## Work to complete
Transcribe the records in full; omit images.
[Provided records Boundary: Start]
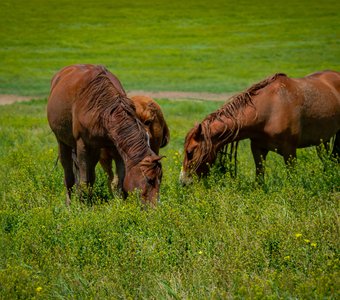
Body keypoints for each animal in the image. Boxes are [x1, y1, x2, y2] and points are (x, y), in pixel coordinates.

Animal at [47, 64, 163, 207]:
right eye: (148, 180)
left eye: (160, 179)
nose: (154, 207)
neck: (104, 111)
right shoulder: (82, 145)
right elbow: (84, 180)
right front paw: (83, 206)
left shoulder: (116, 148)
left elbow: (118, 181)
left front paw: (119, 204)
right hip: (63, 142)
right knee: (69, 174)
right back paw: (69, 203)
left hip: (95, 150)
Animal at [179, 70, 338, 184]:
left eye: (190, 152)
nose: (183, 182)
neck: (270, 110)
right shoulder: (258, 149)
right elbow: (259, 179)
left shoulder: (290, 151)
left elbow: (292, 177)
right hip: (322, 140)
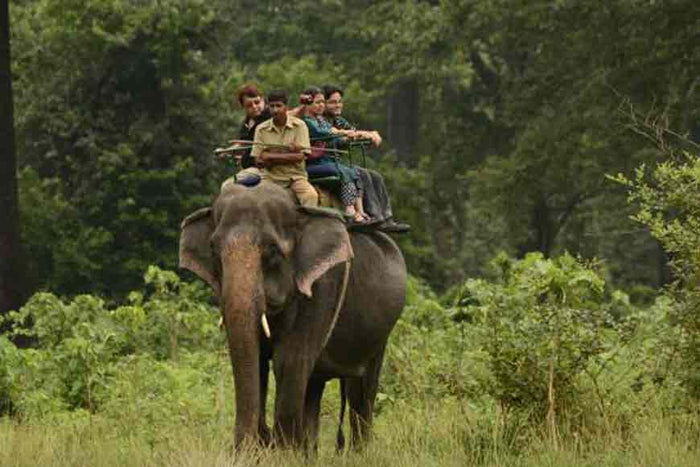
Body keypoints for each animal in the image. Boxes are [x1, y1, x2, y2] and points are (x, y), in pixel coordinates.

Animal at [178, 182, 406, 450]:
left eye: (272, 250)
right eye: (214, 250)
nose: (260, 440)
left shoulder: (322, 286)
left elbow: (289, 361)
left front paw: (282, 451)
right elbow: (257, 361)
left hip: (381, 332)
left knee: (361, 392)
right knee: (314, 388)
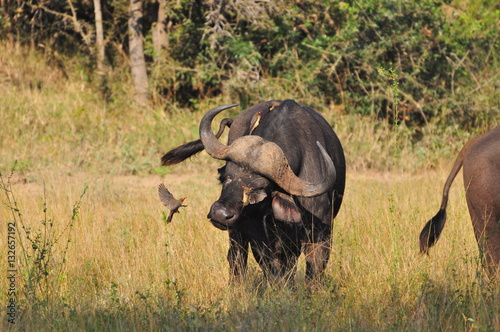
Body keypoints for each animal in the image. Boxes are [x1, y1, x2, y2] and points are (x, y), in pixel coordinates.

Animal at [162, 100, 346, 284]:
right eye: (227, 177)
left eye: (259, 189)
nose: (220, 214)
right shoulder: (258, 235)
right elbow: (272, 267)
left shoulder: (321, 232)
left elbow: (314, 268)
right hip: (236, 231)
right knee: (236, 257)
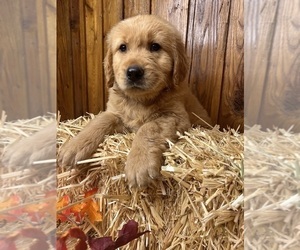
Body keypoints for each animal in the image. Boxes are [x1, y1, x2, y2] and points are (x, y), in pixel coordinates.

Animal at [58, 14, 212, 187]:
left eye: (155, 46)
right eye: (123, 47)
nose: (133, 72)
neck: (138, 100)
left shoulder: (175, 117)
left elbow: (148, 128)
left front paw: (139, 164)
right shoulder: (115, 112)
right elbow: (100, 121)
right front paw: (74, 146)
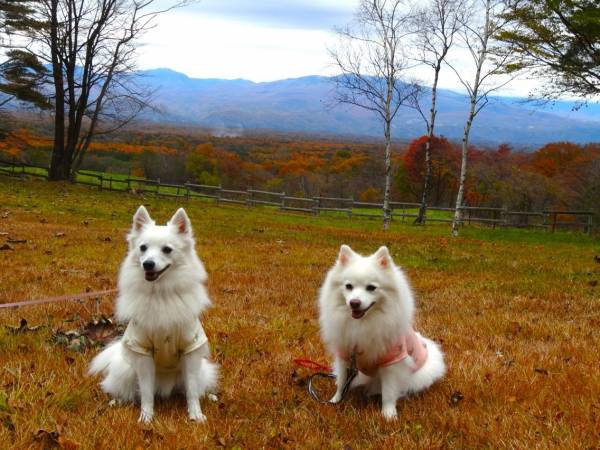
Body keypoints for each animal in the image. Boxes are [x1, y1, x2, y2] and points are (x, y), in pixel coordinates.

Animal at [88, 206, 219, 424]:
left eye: (167, 249)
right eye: (143, 248)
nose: (148, 264)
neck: (160, 293)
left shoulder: (190, 351)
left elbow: (192, 391)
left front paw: (195, 415)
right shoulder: (143, 353)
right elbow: (147, 393)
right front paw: (146, 418)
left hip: (199, 370)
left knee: (192, 388)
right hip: (127, 371)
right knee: (129, 391)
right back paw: (117, 401)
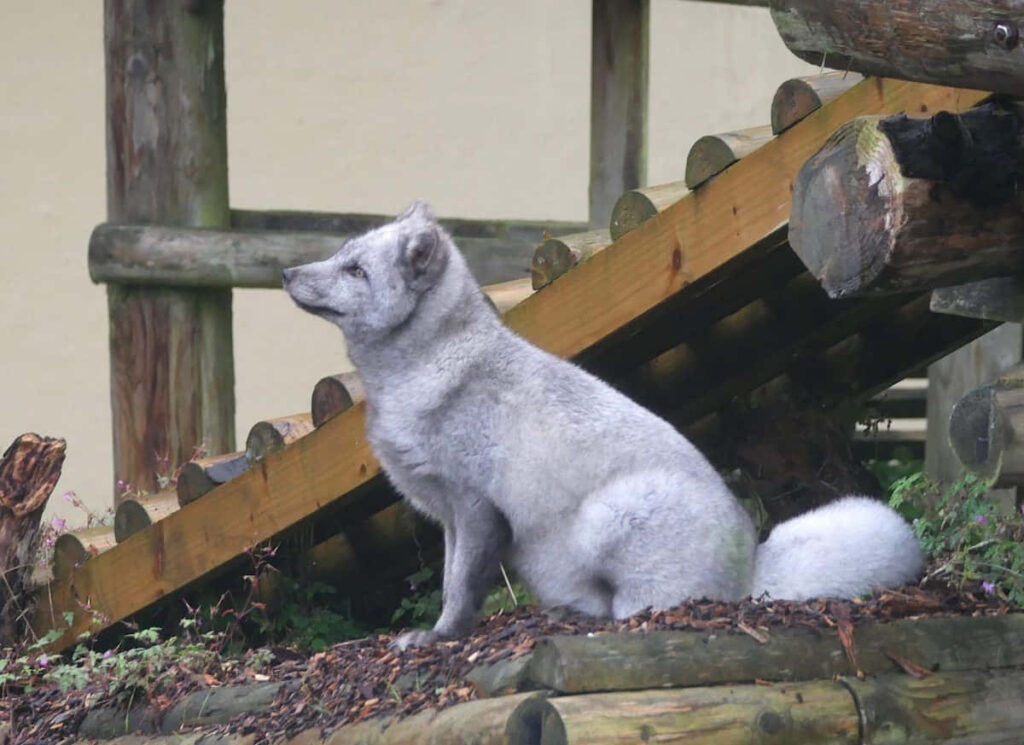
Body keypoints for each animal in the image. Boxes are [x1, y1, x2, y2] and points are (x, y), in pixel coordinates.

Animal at [283, 200, 924, 649]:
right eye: (341, 254)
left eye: (355, 270)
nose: (288, 272)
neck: (424, 367)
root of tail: (754, 567)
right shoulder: (446, 518)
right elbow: (447, 580)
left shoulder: (476, 507)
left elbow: (461, 589)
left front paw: (439, 637)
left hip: (605, 517)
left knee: (637, 610)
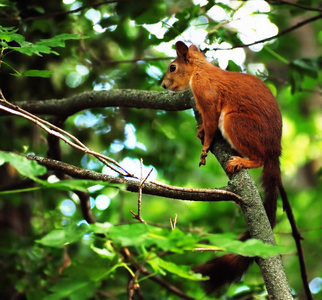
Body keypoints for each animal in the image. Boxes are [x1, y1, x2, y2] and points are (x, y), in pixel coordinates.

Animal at [162, 41, 288, 292]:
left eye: (172, 67)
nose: (162, 85)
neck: (200, 71)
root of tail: (274, 150)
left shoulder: (207, 95)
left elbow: (210, 124)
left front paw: (205, 146)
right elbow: (206, 126)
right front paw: (200, 131)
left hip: (236, 122)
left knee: (257, 157)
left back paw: (242, 161)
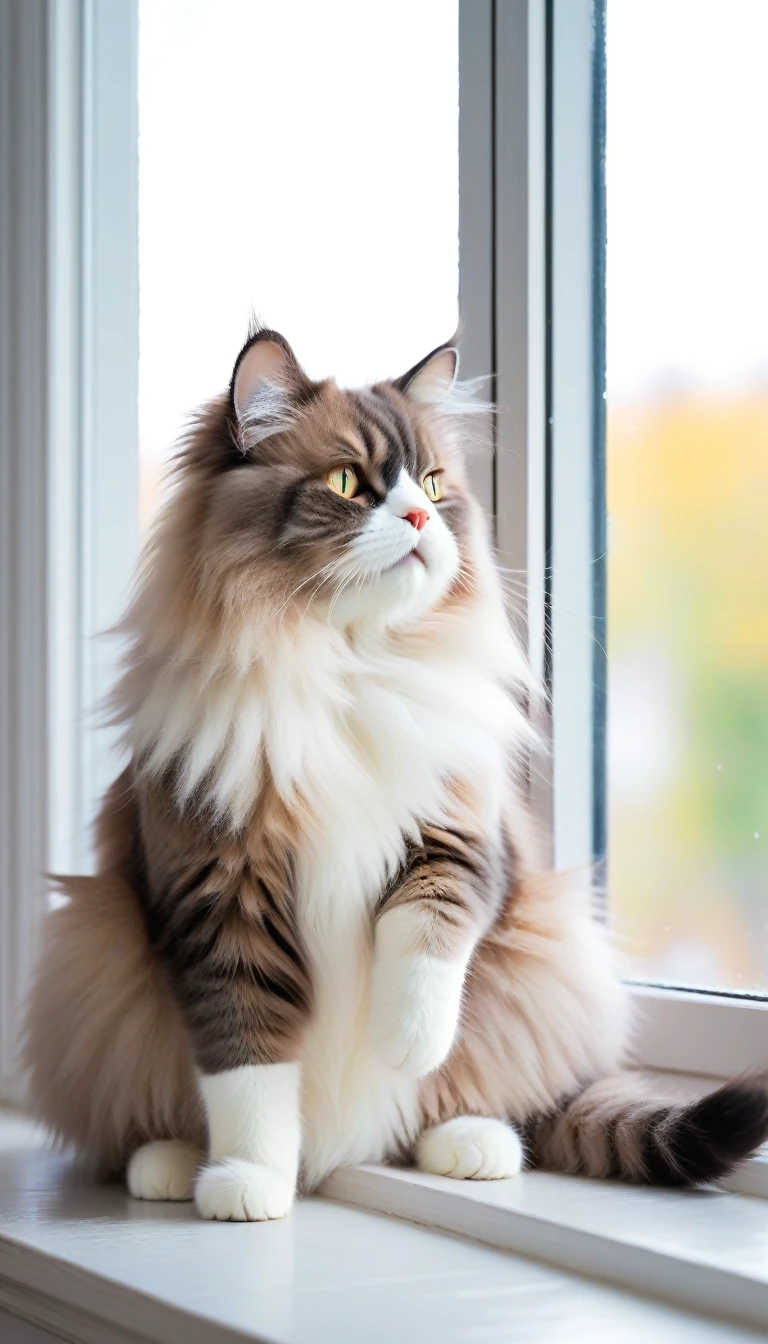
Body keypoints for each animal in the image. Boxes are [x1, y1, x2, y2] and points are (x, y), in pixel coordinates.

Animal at [24, 322, 768, 1220]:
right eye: (350, 482)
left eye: (436, 486)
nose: (417, 515)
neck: (350, 663)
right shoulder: (223, 898)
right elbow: (248, 1068)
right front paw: (249, 1185)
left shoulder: (459, 842)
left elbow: (422, 947)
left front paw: (402, 1041)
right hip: (95, 943)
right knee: (156, 1117)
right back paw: (170, 1167)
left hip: (538, 951)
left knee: (475, 1104)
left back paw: (471, 1143)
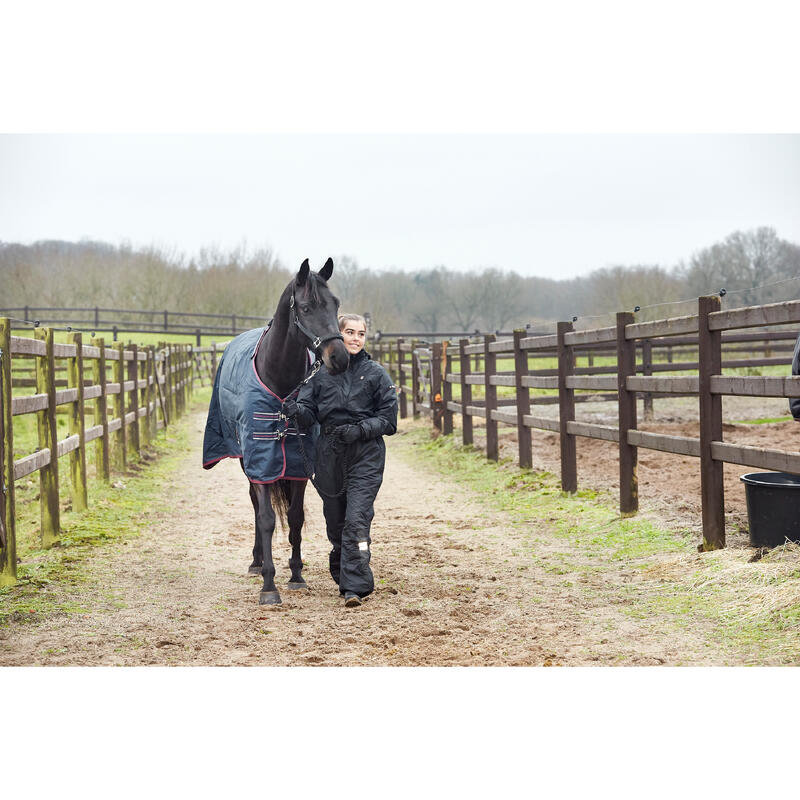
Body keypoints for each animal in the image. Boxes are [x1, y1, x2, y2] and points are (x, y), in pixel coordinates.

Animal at [202, 260, 348, 604]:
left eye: (335, 304)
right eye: (306, 308)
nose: (340, 357)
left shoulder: (298, 464)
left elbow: (295, 517)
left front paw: (296, 575)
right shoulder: (261, 462)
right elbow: (267, 518)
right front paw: (269, 585)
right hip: (246, 462)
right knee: (256, 507)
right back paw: (257, 562)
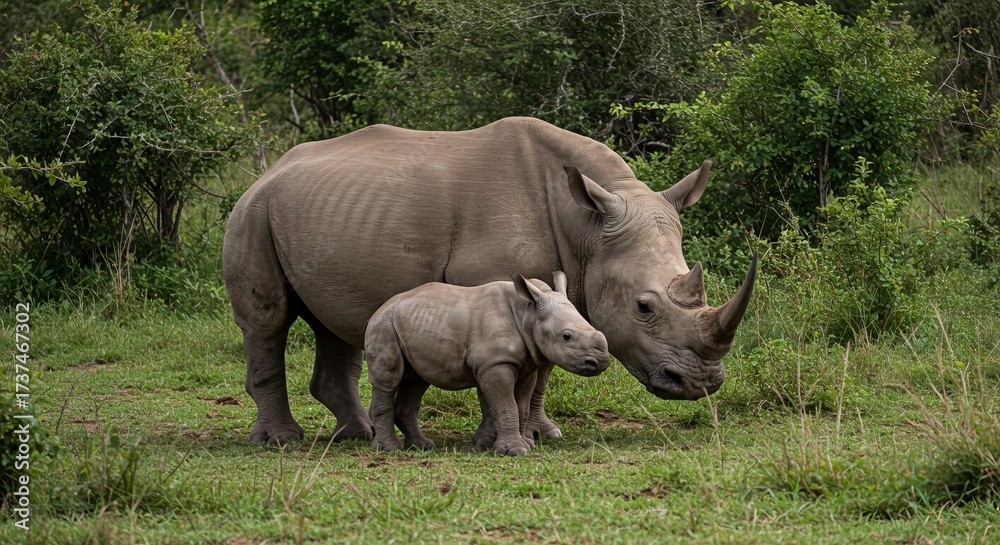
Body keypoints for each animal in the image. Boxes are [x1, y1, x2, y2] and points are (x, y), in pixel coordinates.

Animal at [366, 272, 610, 455]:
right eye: (567, 336)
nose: (601, 361)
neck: (528, 314)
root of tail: (380, 308)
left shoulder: (524, 365)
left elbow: (520, 406)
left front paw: (523, 444)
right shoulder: (495, 363)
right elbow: (506, 405)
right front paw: (515, 451)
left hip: (410, 326)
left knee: (416, 380)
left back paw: (422, 446)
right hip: (383, 325)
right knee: (389, 380)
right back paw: (389, 449)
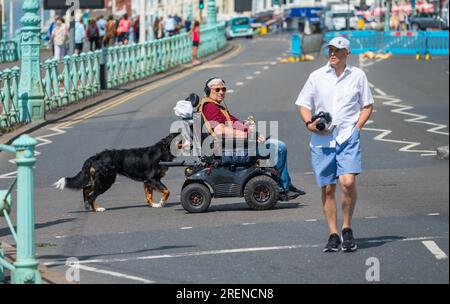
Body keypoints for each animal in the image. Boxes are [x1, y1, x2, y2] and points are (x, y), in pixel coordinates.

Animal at [54, 133, 183, 211]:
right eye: (182, 138)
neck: (162, 151)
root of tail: (95, 156)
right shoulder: (153, 178)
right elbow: (167, 191)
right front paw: (161, 202)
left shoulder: (147, 181)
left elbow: (149, 195)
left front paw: (154, 204)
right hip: (106, 181)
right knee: (91, 196)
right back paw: (97, 209)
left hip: (101, 180)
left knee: (86, 190)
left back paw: (88, 206)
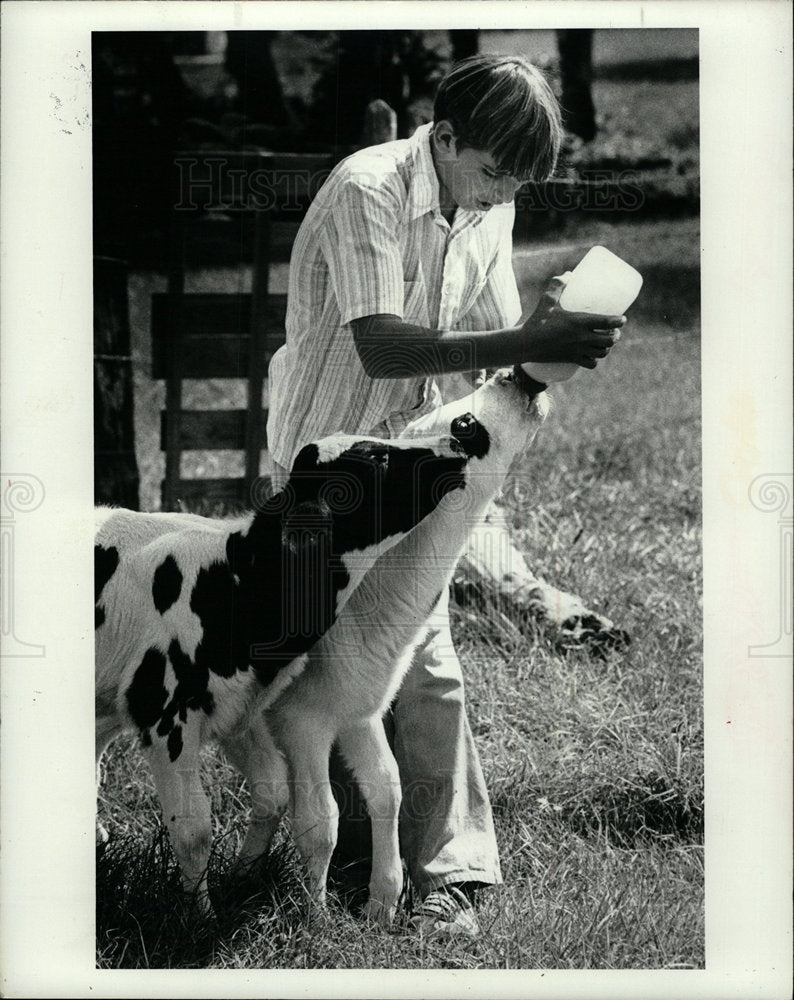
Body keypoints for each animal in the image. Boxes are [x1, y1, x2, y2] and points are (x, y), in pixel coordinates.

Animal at [95, 426, 474, 912]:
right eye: (378, 460)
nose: (457, 439)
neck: (236, 583)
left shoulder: (244, 708)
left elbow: (276, 792)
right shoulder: (166, 716)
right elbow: (195, 829)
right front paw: (200, 916)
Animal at [220, 368, 548, 920]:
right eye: (465, 423)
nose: (519, 375)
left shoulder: (358, 708)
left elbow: (387, 789)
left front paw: (382, 903)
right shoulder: (301, 720)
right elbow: (319, 817)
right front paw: (315, 916)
[Provided records Boundary: End]
## Result below
Body keypoints for each animal in the image. Boxes are [x1, y1, x2, y2] and points are (x, y), in pixel coordinates.

Animal at [47, 64, 163, 207]:
right eye: (148, 180)
left eye: (160, 179)
nose: (154, 207)
neck: (104, 111)
right shoulder: (82, 145)
right elbow: (84, 180)
right front paw: (83, 206)
left shoulder: (116, 148)
left elbow: (118, 181)
left front paw: (119, 204)
right hip: (63, 142)
right knee: (69, 174)
right back paw: (69, 203)
left hip: (95, 150)
Animal at [179, 70, 338, 184]:
left eye: (190, 152)
nose: (183, 182)
neck: (270, 110)
right shoulder: (258, 149)
right elbow: (259, 179)
left shoulder: (290, 151)
left elbow: (292, 177)
right hip: (322, 140)
Body keypoints for each animal in the image. Boxes are [x1, y1, x2, y2] and points are (x, y), in pixel coordinates.

Animal at [178, 182, 406, 450]:
left eye: (272, 250)
right eye: (214, 250)
nose: (260, 440)
left shoulder: (322, 286)
left elbow: (289, 361)
left front paw: (282, 451)
right elbow: (257, 361)
left hip: (381, 332)
left knee: (361, 392)
right knee: (314, 388)
Body keypoints for each animal in the image. Boxes are [x1, y1, x2, y2] and points are (x, y), in pixel coordinates.

Animal at [162, 100, 346, 284]:
right eye: (227, 177)
left eye: (259, 189)
nose: (220, 214)
right shoulder: (258, 235)
right elbow: (272, 267)
left shoulder: (321, 232)
left elbow: (314, 268)
right hip: (236, 231)
right knee: (236, 257)
Body keypoints for each animal in the image. Boxes are [x1, y1, x2, y2] and points are (x, y), in pixel coordinates.

Animal at [58, 14, 212, 187]:
left eye: (155, 46)
right eye: (123, 47)
nose: (133, 72)
neck: (138, 100)
left shoulder: (175, 117)
left elbow: (148, 128)
left front paw: (139, 164)
right shoulder: (115, 112)
right elbow: (100, 121)
right front paw: (74, 146)
Body keypoints for each animal in the image. Boxes are [x1, y1, x2, y2] and points are (x, y), in pixel coordinates.

Animal at [88, 206, 219, 424]:
left eye: (167, 249)
right eye: (143, 248)
nose: (148, 264)
neck: (160, 293)
left shoulder: (190, 351)
left elbow: (192, 391)
left front paw: (195, 415)
right shoulder: (143, 353)
right elbow: (147, 393)
right front paw: (146, 418)
left hip: (199, 370)
left knee: (192, 388)
right hip: (127, 371)
right knee: (129, 391)
right back paw: (117, 401)
Body keypoints for each animal in the image. Boxes are [x1, y1, x2, y2] and points are (x, y), in pixel coordinates.

Animal at [283, 200, 924, 649]:
right eye: (341, 254)
left eye: (355, 270)
nose: (288, 272)
neck: (424, 367)
root of tail: (754, 567)
right shoulder: (446, 518)
right elbow: (447, 580)
left shoulder: (476, 507)
left elbow: (461, 589)
left front paw: (439, 637)
left hip: (605, 517)
left knee: (637, 610)
Body keypoints for each animal in the image. Boxes are [x1, y1, x2, y2] and points are (x, y), in pixel coordinates.

Animal at [162, 41, 288, 292]:
left eye: (172, 67)
nose: (162, 85)
neck: (200, 71)
root of tail: (274, 150)
left shoulder: (207, 95)
left elbow: (210, 124)
left front paw: (205, 146)
right elbow: (206, 126)
right front paw: (200, 131)
left hip: (236, 122)
left knee: (257, 157)
left back paw: (242, 161)
Body keypoints for each animal in the image. Boxes are [x1, y1, x2, y2] and points are (x, y), in pixel coordinates.

Animal at [24, 322, 768, 1220]:
right eye: (350, 482)
left eye: (436, 486)
nose: (417, 515)
neck: (350, 663)
right shoulder: (223, 898)
right elbow: (248, 1068)
right front paw: (249, 1185)
left shoulder: (459, 842)
left elbow: (422, 947)
left front paw: (402, 1041)
right hip: (95, 943)
right knee: (156, 1117)
right back paw: (170, 1167)
left hip: (538, 951)
left knee: (475, 1104)
left back paw: (471, 1143)
Body keypoints for each animal in the image. Boxes are [x1, y1, x2, y2] and points are (x, y), in pixel coordinates.

Animal at [202, 260, 348, 604]:
left eye: (335, 304)
right eye: (306, 308)
nose: (340, 357)
left shoulder: (298, 464)
left elbow: (295, 517)
left front paw: (296, 575)
right shoulder: (261, 462)
right elbow: (267, 518)
right front paw: (269, 585)
right hip: (246, 462)
right knee: (256, 507)
right back paw: (257, 562)
Body keypoints for each animal in the image. Boxes are [x1, y1, x2, y2] and points are (x, y), in pixel coordinates.

Animal at [366, 272, 610, 455]:
right eye: (567, 336)
nose: (601, 361)
neck: (528, 314)
root of tail: (380, 308)
left shoulder: (524, 365)
left elbow: (520, 406)
left front paw: (523, 444)
right shoulder: (495, 363)
right elbow: (506, 405)
right front paw: (515, 451)
left hip: (410, 326)
left knee: (416, 380)
left back paw: (422, 446)
right hip: (383, 325)
right knee: (389, 380)
right back paw: (389, 449)
Body keypoints for each animal in the image. Boxes are [x1, y1, x2, y2] and points are (x, y), in pixel coordinates.

Animal at [54, 133, 183, 211]:
right eye: (182, 138)
neck: (162, 151)
root of tail: (95, 156)
right shoulder: (153, 178)
right elbow: (167, 191)
right front paw: (161, 202)
left shoulder: (147, 181)
left elbow: (149, 195)
left front paw: (154, 204)
right hip: (106, 181)
right knee: (91, 196)
right back paw: (97, 209)
left hip: (101, 180)
left knee: (86, 190)
left back paw: (88, 206)
Body keypoints for each animal in the image. Boxes are [x1, y1, x2, y2] and points are (x, y), in pixel coordinates.

Animal at [95, 426, 474, 912]:
right eye: (378, 460)
nose: (457, 439)
neck: (236, 583)
left shoulder: (244, 708)
left elbow: (276, 792)
right shoulder: (166, 716)
right elbow: (195, 829)
right front paw: (200, 916)
Animal at [220, 368, 548, 920]:
right eye: (465, 423)
nose: (519, 375)
left shoulder: (358, 708)
left elbow: (387, 789)
left front paw: (382, 903)
right shoulder: (301, 720)
right elbow: (319, 817)
right front paw: (315, 916)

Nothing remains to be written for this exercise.